As for Tuesday night’s game, the Bulldogs have pitcher Heath Holder to thank for staking them to a good start. The senior right-hander from Loganville struck out six and gave up only two hits and a single walk in four overpowering innings. He was pulled after four innings but was awarded the win on a pre-established “staff night.”

Meanwhile, Tech’s pitchers had a rough night. Starter Zac Ryan (1-2) lasted just two innings. Then his relief promptly issued five walks between two pitchers as the Bulldogs racked up six runs in the bottom of the third inning.

The Bulldogs feasted with eight hits in the first four innings, including a double by Skyler Weber and triple by LJ Talley. Webb’s towering home run to left field came in the seventh. Remarkably, a pick-off just before extended the Bulldogs’ solo home run streak to 21.

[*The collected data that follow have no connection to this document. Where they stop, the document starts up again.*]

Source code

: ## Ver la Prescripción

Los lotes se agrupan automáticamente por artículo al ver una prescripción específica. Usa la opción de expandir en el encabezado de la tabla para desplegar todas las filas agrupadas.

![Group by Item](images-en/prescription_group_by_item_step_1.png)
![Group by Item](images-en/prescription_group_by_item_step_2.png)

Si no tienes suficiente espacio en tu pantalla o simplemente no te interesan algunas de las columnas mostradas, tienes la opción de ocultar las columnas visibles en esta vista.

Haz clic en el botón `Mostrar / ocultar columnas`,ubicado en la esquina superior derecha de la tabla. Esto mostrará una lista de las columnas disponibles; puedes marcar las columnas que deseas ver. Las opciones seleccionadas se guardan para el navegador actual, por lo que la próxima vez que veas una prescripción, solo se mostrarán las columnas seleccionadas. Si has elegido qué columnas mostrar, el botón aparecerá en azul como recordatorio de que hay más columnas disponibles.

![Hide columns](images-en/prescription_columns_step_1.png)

Tech got on the board with a run in the fifth and three more in the seventh but left six runners stranded in the meantime. Two of those came in the seventh when it appeared Georgia had balked a run home. It was overruled because Tech’s batter, Grant Wruble, was determined to have called timeout before the infraction. Georgia’s Shane Tucker then got the strikeout to end the threat.

“We never gave ourselves a chance,” Tech coach Danny Hall said. “We got behind from the start. I felt like at 3-0, we had a shot. But we gave them six runs in the third on two hits, really. That’s disappointing.”

With the victory, Georgia has won every contest it has had with Tech except one. The Bulldogs lost in women’s volleyball but have defeated the Yellow Jackets in every other head-to-head competition in the 2015-16 academic year, 11-1 overall.

As for the postseason picture, what Stricklin is proposing is not that outlandish. In fact, Georgia pulled off something similar in 2011 when it went 29-27 against a sadistic schedule and found its way into the Oregon State regional. The Bulldogs won one more in postseason play and finished 30-29.

In this case, after Tuesday’s win Georgia will need to win at least seven of the last 14 to be assured of a winning record at the end of it all. The Bulldogs would be 29-27 in that case and hard to deny.

Stricklin has told his charges as much.

“I’ve just always been really honest with my teams,” Stricklin said. “I just told them this is what we need to do. My other message was need to do it for these seniors. These seniors haven’t played in the NCAA tournament, and that shouldn’t happen at Georgia. So this is what we need to do, and we all know we’re capable of doing it.”